Whatever you do, make sure your Forex trade management model is a process, otherwise you will likely suffer from emotional decision-making instead of reacting logically to what the market is telling you.

FAQs

What is Forex money management?

Forex money management is the strategy traders apply to decide how much money to risk on a particular trade or series of trades. The optimal risk per trade can be determined mathematically by the Kelly Criteria if there is an anticipated positive expectancy determined for the trade. Beginner traders will be wise to risk no more than 0.25% of their trading account on a single trade.

How do I manage risks in Forex trading?

  • Trade only with a reputable, well-regulated broker. Consider opening separate accounts with two or more brokerages.
  • Always use hard stop losses when trading.
  • Never risk more than a small percentage of your account size on a single trade.
  • Use no leverage or low leverage. Consider the fact that businesses typically aim to be leveraged by a factor no greater than 1.3 to 1.

What is the average income of a Forex trader?

According to brokerage reports under ESMA regulations, almost 80% of Forex traders lose money. Therefore, the average income of a Forex trader is sadly likely to be negative. To be a profitable Forex trader and make any income at all, you must trade better than 80% of those who attempt Forex trading.

How can I get 50 pips in a day?

The best way to get 50 pips in a day is by swing trading Forex and only entering trades when you see a valid set up. The best trading opportunities for swing trading in recent years have come from pullbacks in strong directional trends made by the EUR/USD and USD/JPY currency pairs.

What are the types of trade in management?

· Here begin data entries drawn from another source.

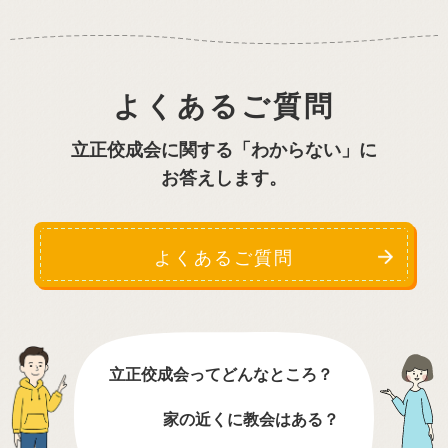
よくあるご質問
立正佼成会に関する「わからない」に
お答えします。
よくあるご質問
立正佼成会ってどんなところ？
家の近くに教会はある？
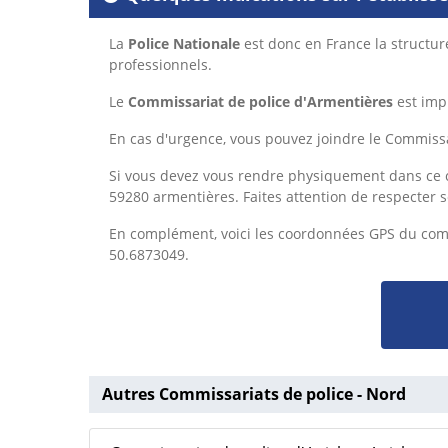
La
Police Nationale
est donc en France la structur
professionnels.
Le
Commissariat de police d'Armentières
est imp
En cas d'urgence, vous pouvez joindre le Commiss
Si vous devez vous rendre physiquement dans ce c
59280 armentières. Faites attention de respecter 
En complément, voici les coordonnées GPS du com
50.6873049.
Autres Commissariats de police - Nord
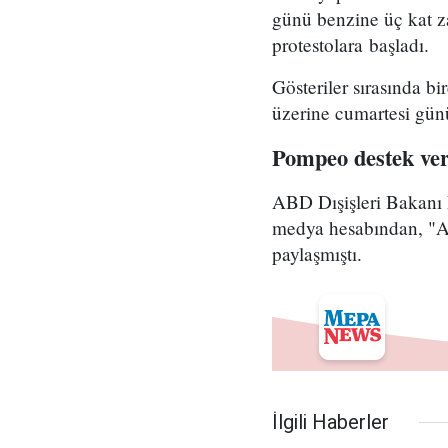
günü benzine üç kat z
protestolara başladı.
Gösteriler sırasında b
üzerine cumartesi günü
Pompeo destek veri
ABD Dışişleri Bakanı 
medya hesabından, "AB
paylaşmıştı.
İlgili Haberler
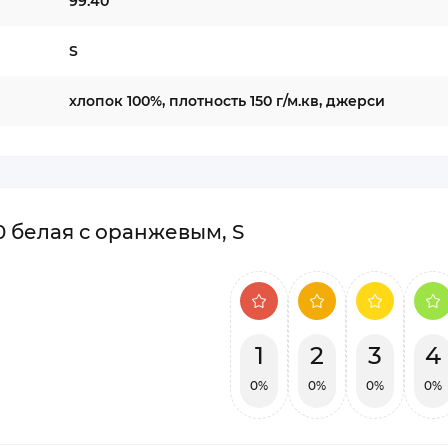
99.40
S
хлопок 100%, плотность 150 г/м.кв, джерси
0 белая с оранжевым, S
1
2
3
4
0%
0%
0%
0%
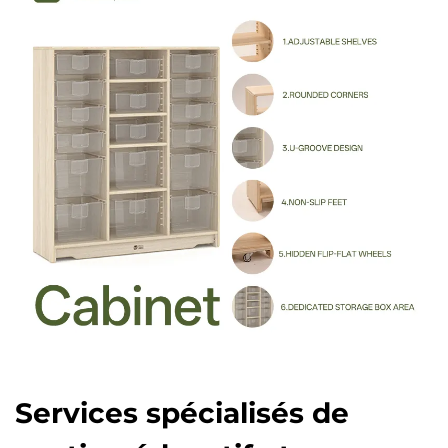
Services spécialisés de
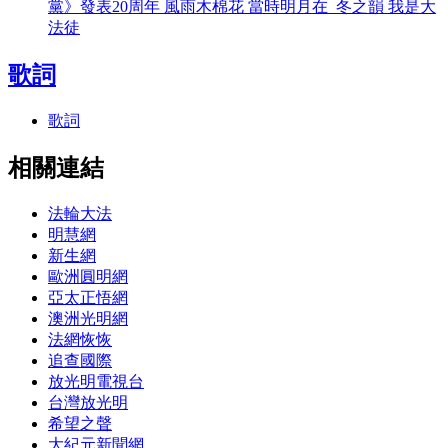
黨》發表20周年 風雨木棉花 當時明月在 冬之韻 我是大
法徒
歌詞
歌詞
相關連結
法輪大法
明慧網
新生網
歐洲圓明網
亞太正悟網
澳洲光明網
法網恢恢
追查國際
放光明電視台
台灣放光明
希望之聲
大紀元新聞網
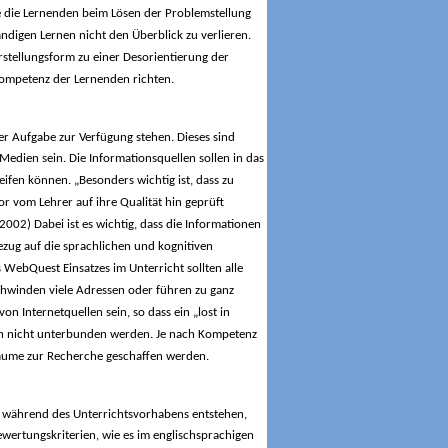
sse die Lernenden beim Lösen der Problemstellung
ndigen Lernen nicht den Überblick zu verlieren.
rstellungsform zu einer Desorientierung der
Kompetenz der Lernenden richten.
er Aufgabe zur Verfügung stehen. Dieses sind
edien sein. Die Informationsquellen sollen in das
ifen können. „Besonders wichtig ist, dass zu
r vom Lehrer auf ihre Qualität hin geprüft
2002) Dabei ist es wichtig, dass die Informationen
ezug auf die sprachlichen und kognitiven
 WebQuest Einsatzes im Unterricht sollten alle
hwinden viele Adressen oder führen zu ganz
n Internetquellen sein, so dass ein „lost in
och nicht unterbunden werden. Je nach Kompetenz
äume zur Recherche geschaffen werden.
die während des Unterrichtsvorhabens entstehen,
ertungskriterien, wie es im englischsprachigen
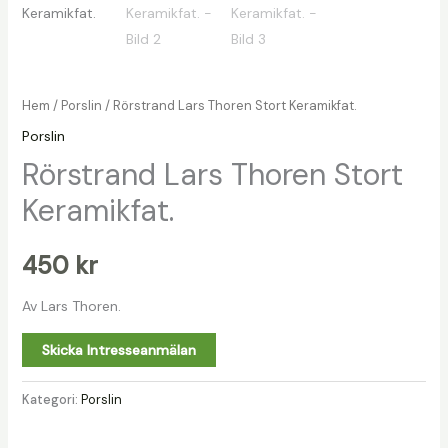
Hem
/
Porslin
/ Rörstrand Lars Thoren Stort Keramikfat.
Porslin
Rörstrand Lars Thoren Stort
Keramikfat.
450
kr
Av Lars Thoren.
Skicka Intresseanmälan
Kategori:
Porslin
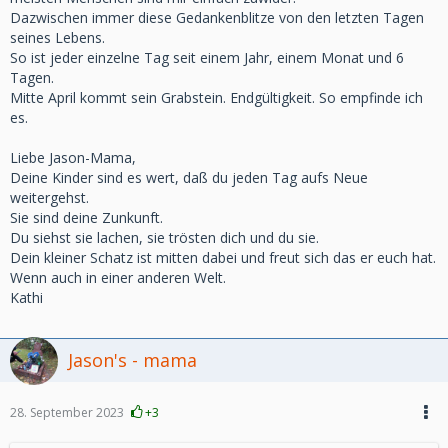
Dazwischen immer diese Gedankenblitze von den letzten Tagen
seines Lebens.
So ist jeder einzelne Tag seit einem Jahr, einem Monat und 6
Tagen.
Mitte April kommt sein Grabstein. Endgültigkeit. So empfinde ich
es.
Liebe Jason-Mama,
Deine Kinder sind es wert, daß du jeden Tag aufs Neue
weitergehst.
Sie sind deine Zunkunft.
Du siehst sie lachen, sie trösten dich und du sie.
Dein kleiner Schatz ist mitten dabei und freut sich das er euch hat.
Wenn auch in einer anderen Welt.
Kathi
Jason's - mama
28. September 2023
+3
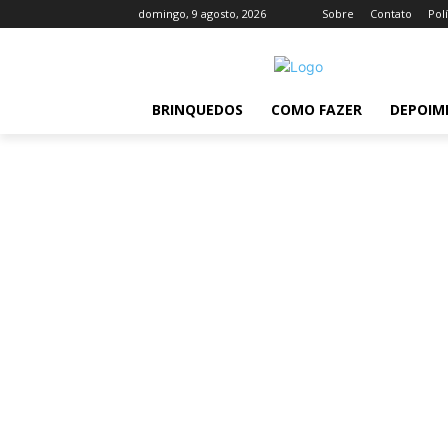
domingo, 9 agosto, 2026
Sobre
Contato
Pol
BRINQUEDOS
COMO FAZER
DEPOIM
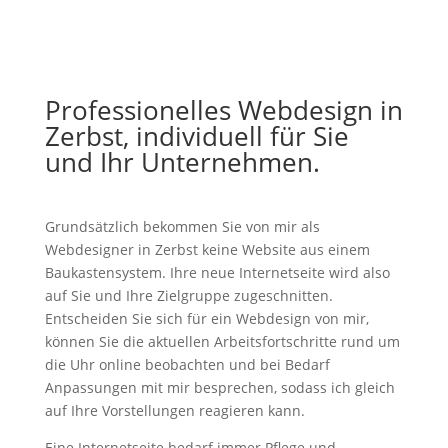
Professionelles Webdesign in
Zerbst, individuell für Sie
und Ihr Unternehmen.
Grundsätzlich bekommen Sie von mir als
Webdesigner in Zerbst keine Website aus einem
Baukastensystem. Ihre neue Internetseite wird also
auf Sie und Ihre Zielgruppe zugeschnitten.
Entscheiden Sie sich für ein Webdesign von mir,
können Sie die aktuellen Arbeitsfortschritte rund um
die Uhr online beobachten und bei Bedarf
Anpassungen mit mir besprechen, sodass ich gleich
auf Ihre Vorstellungen reagieren kann.
Eine Internetseite bedarf immer Pflege und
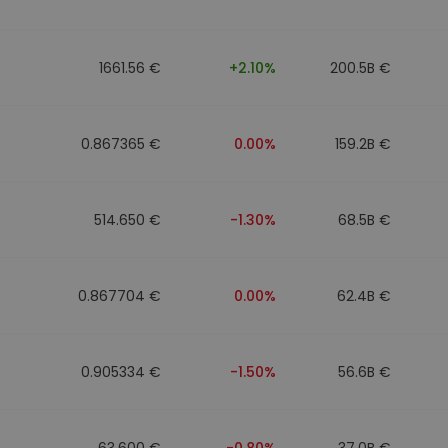
1661.56 €
+2.10%
200.5B €
0.867365 €
0.00%
159.2B €
514.650 €
-1.30%
68.5B €
0.867704 €
0.00%
62.4B €
0.905334 €
-1.50%
56.6B €
63.600 €
-0.80%
37.0B €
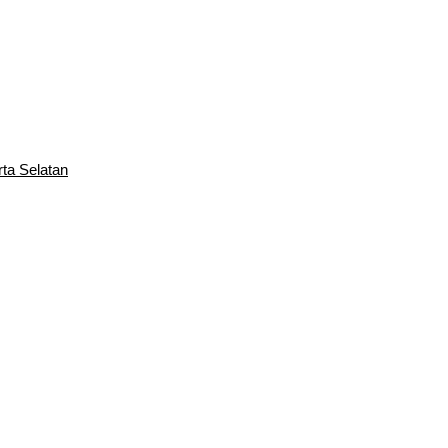
rta Selatan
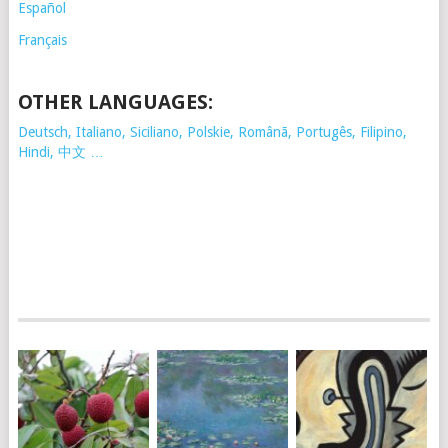
Español
Français
OTHER LANGUAGES:
Deutsch, Italiano, Siciliano, Polskie,
Românã, Portugês, Filipino,
Hindi, 中文 …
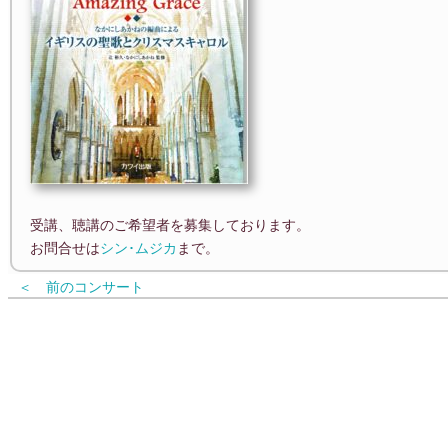
受講、聴講のご希望者を募集しております。
お問合せは
シン･ムジカ
まで。
＜ 前のコンサート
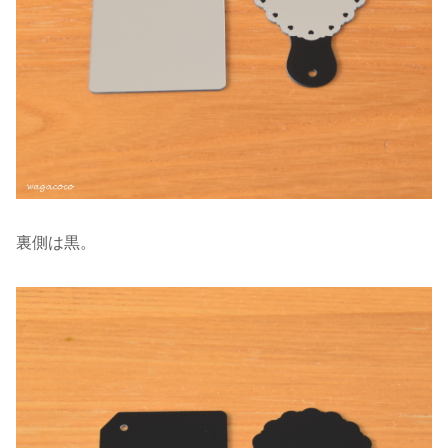
裏側は黒。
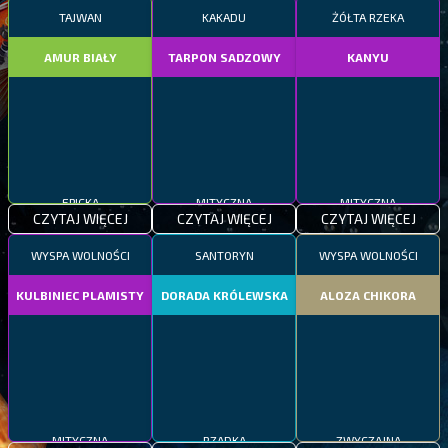
TAJWAN
KAKADU
ŻÓŁTA RZEKA
AMUR BIAŁY
TARPON SADZOWY
KANYU
EPICKA
MITYCZNA
MITYCZNA
CZYTAJ WIĘCEJ
CZYTAJ WIĘCEJ
CZYTAJ WIĘCEJ
WYSPA WOLNOŚCI
SANTORYN
WYSPA WOLNOŚCI
KULBINIEC PLAMISTY
DORADA KRÓLEWSKA
ALOZA CHIKORA
MITYCZNA
RZADKA
ZWYCZAJNA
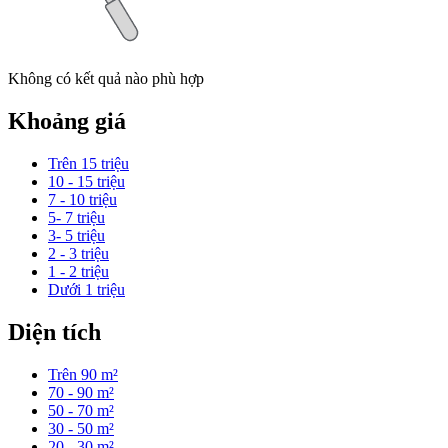
Không có kết quả nào phù hợp
Khoảng giá
Trên 15 triệu
10 - 15 triệu
7 - 10 triệu
5- 7 triệu
3- 5 triệu
2 - 3 triệu
1 - 2 triệu
Dưới 1 triệu
Diện tích
Trên 90 m²
70 - 90 m²
50 - 70 m²
30 - 50 m²
20 - 30 m²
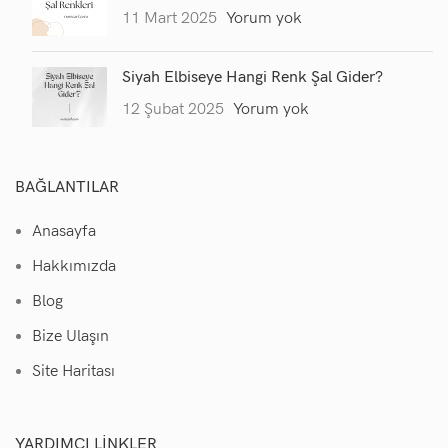
11 Mart 2025
Yorum yok
Siyah Elbiseye Hangi Renk Şal Gider?
12 Şubat 2025
Yorum yok
BAĞLANTILAR
Anasayfa
Hakkımızda
Blog
Bize Ulaşın
Site Haritası
YARDIMCI LINKLER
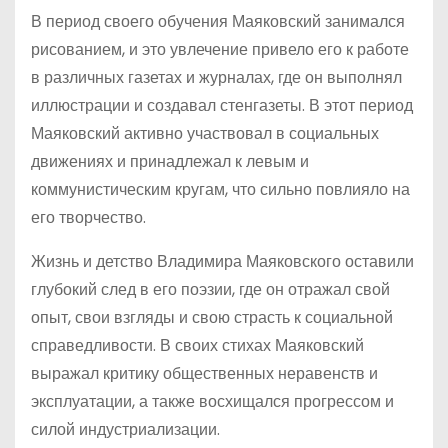
В период своего обучения Маяковский занимался
рисованием, и это увлечение привело его к работе
в различных газетах и журналах, где он выполнял
иллюстрации и создавал стенгазеты. В этот период
Маяковский активно участвовал в социальных
движениях и принадлежал к левым и
коммунистическим кругам, что сильно повлияло на
его творчество.
Жизнь и детство Владимира Маяковского оставили
глубокий след в его поэзии, где он отражал свой
опыт, свои взгляды и свою страсть к социальной
справедливости. В своих стихах Маяковский
выражал критику общественных неравенств и
эксплуатации, а также восхищался прогрессом и
силой индустриализации.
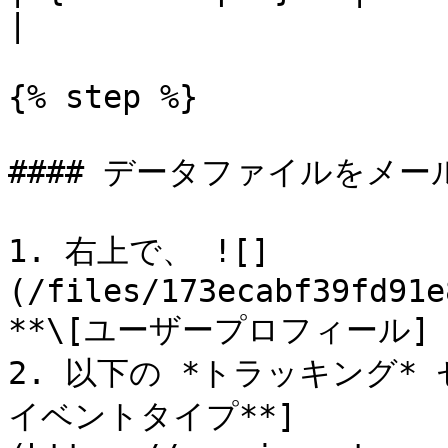
|

{% step %}

#### データファイルをメー
1. 右上で、 ![]
(/files/173ecabf39fd91e
**\[ユーザープロフィール] →
2. 以下の *トラッキング*
イベントタイプ**]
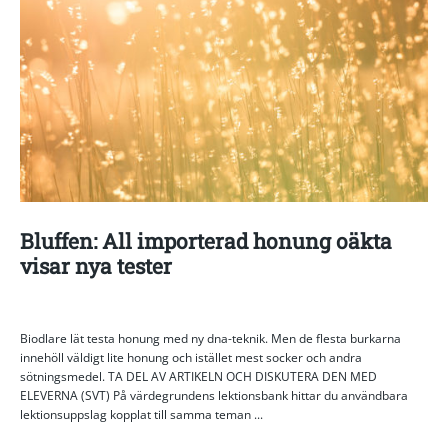
Bluffen: All importerad honung oäkta
visar nya tester
Biodlare lät testa honung med ny dna-teknik. Men de flesta burkarna
innehöll väldigt lite honung och istället mest socker och andra
sötningsmedel. TA DEL AV ARTIKELN OCH DISKUTERA DEN MED
ELEVERNA (SVT) På värdegrundens lektionsbank hittar du användbara
lektionsuppslag kopplat till samma teman ...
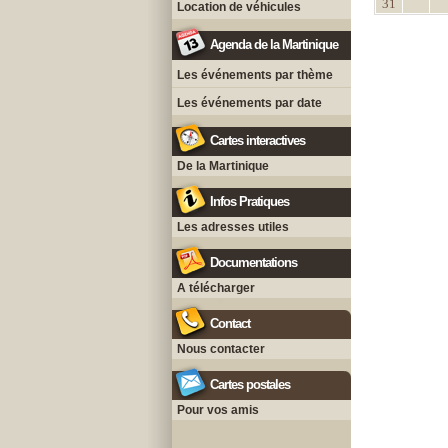
31
Location de véhicules
Agenda de la Martinique
Les événements par thème
Les événements par date
Cartes interactives
De la Martinique
Infos Pratiques
Les adresses utiles
Documentations
A télécharger
Contact
Nous contacter
Cartes postales
Pour vos amis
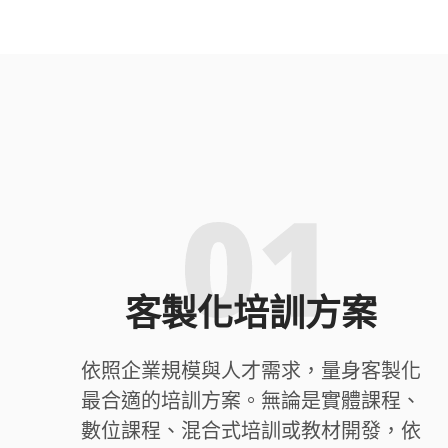
客製化培訓方案
依照企業規模與人才需求，量身客製化
最合適的培訓方案。無論是實體課程、
數位課程、混合式培訓或教材開發，依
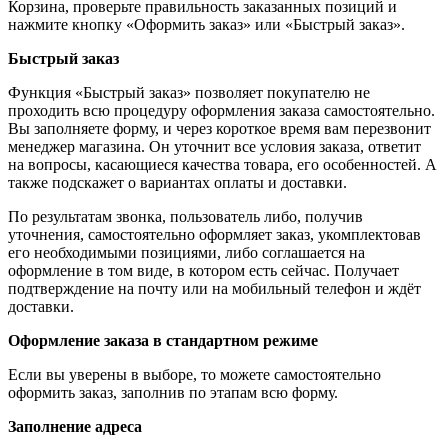
Корзина, проверьте правильность заказанных позиций и
нажмите кнопку «Оформить заказ» или «Быстрый заказ».
Быстрый заказ
Функция «Быстрый заказ» позволяет покупателю не
проходить всю процедуру оформления заказа самостоятельно.
Вы заполняете форму, и через короткое время вам перезвонит
менеджер магазина. Он уточнит все условия заказа, ответит
на вопросы, касающиеся качества товара, его особенностей. А
также подскажет о вариантах оплаты и доставки.
По результатам звонка, пользователь либо, получив
уточнения, самостоятельно оформляет заказ, укомплектовав
его необходимыми позициями, либо соглашается на
оформление в том виде, в котором есть сейчас. Получает
подтверждение на почту или на мобильный телефон и ждёт
доставки.
Оформление заказа в стандартном режиме
Если вы уверены в выборе, то можете самостоятельно
оформить заказ, заполнив по этапам всю форму.
Заполнение адреса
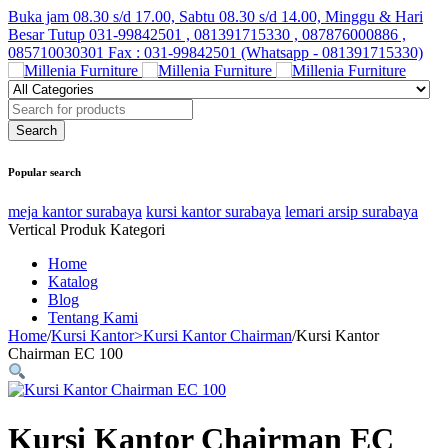
Buka jam 08.30 s/d 17.00, Sabtu 08.30 s/d 14.00, Minggu & Hari
Besar Tutup
031-99842501 , 081391715330 , 087876000886 ,
085710030301 Fax : 031-99842501 (Whatsapp - 081391715330)
Popular search
meja kantor surabaya
kursi kantor surabaya
lemari arsip surabaya
Vertical Produk Kategori
Home
Katalog
Blog
Tentang Kami
Home
/
Kursi Kantor>Kursi Kantor Chairman
/
Kursi Kantor
Chairman EC 100
Kursi Kantor Chairman EC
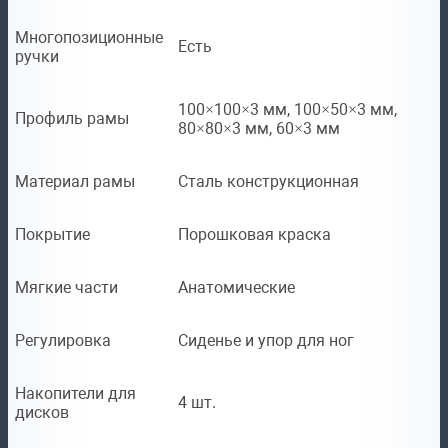
Многопозиционные
Есть
ручки
100×100×3 мм, 100×50×3 мм,
Профиль рамы
80×80×3 мм, 60×3 мм
Материал рамы
Сталь конструкционная
Покрытие
Порошковая краска
Мягкие части
Анатомические
Регулировка
Сиденье и упор для ног
Накопители для
4 шт.
дисков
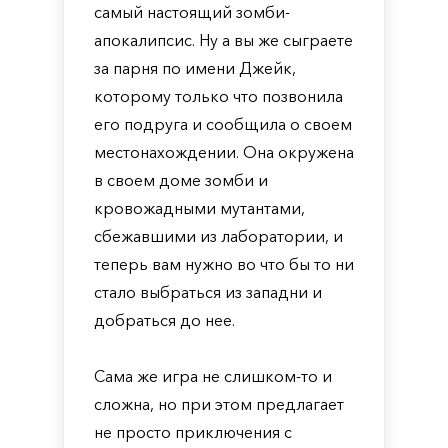
самый настоящий зомби-
апокалипсис. Ну а вы же сыграете
за парня по имени Джейк,
которому только что позвонила
его подруга и сообщила о своем
местонахождении. Она окружена
в своем доме зомби и
кровожадными мутантами,
сбежавшими из лаборатории, и
теперь вам нужно во что бы то ни
стало выбраться из западни и
добраться до нее.
Сама же игра не слишком-то и
сложна, но при этом предлагает
не просто приключения с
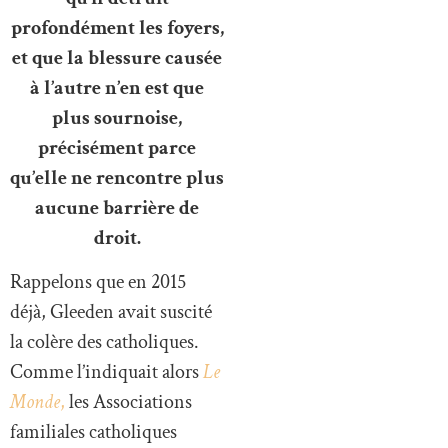
profondément les foyers,
et que la blessure causée
à l’autre n’en est que
plus sournoise,
précisément parce
qu’elle ne rencontre plus
aucune barrière de
droit.
Rappelons que en 2015
déjà, Gleeden avait suscité
la colère des catholiques.
Comme l’indiquait alors
Le
Monde
,
les Associations
familiales catholiques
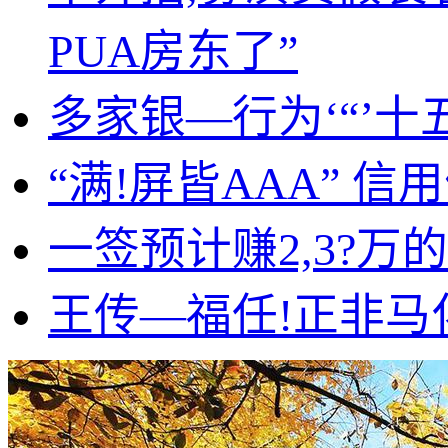
PUA房东了”
多家银—行为‘“’十
“满!屏皆AAA” 
一签预计赚2,3?
王传—福任!正非马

There are various trade types which depend on the timeframe they originate and are managed from: scalping (with an intraday and short-term duration, originating on the 5 to 15min timeframe), swing trading (with a duration going from hours to days, with trades originating on the 1H to Daily timeframe), position trading (duration going from days to weeks, with trades originating on the Daily or Weekly charts).

What are the four types of trades?

1. Breakout Trades: when prices post a range expansion and “break out” of a low volatility consolidation.

Trade Type: Breakout

Trade Type: Breakout

2. Retracement Trades: identifying a pullback in the context of a trending market.

Trade Type: Bearish Pullback Higher Timeframe

Trade Type: Bearish Pullback Higher Timeframe

Trade Type: Bearish Pullback Lower Timeframe

Trade Type: Bearish Pullback Lower Timeframe

3. Reversal Trades: identifying a market that has been going in 1 direction for an extended period and is now reacting/reversing from zones of prior demand or supply.

Trade Type: Reversal Trade

Trade Type: Reversal Trade

4. Rangebound Trading: identifying a consolidating market with clear support and resistance boundaries, such as the GBP/USD example from above.

What do traders do?

Traders perfect market timing skills (their edge) and use these skills to identify and exploit situations that provide high reward-to-risk opportunities. In simple terms, a trader’s job is to deliver strong risk-adjusted rewards which are frequently measured via the Sharpe Ratio and Calmar Ratio.

Which trade is best for beginners?

Beginners should always be focused on perfecting their skills and being as systematic as possible with their decision making. Higher timeframes (4H, Daily, Weekly) are best to focus on (not only for beginners!) because they tend to generate more reliable trade signals and do not require hours of screen time to ensure effective trade management.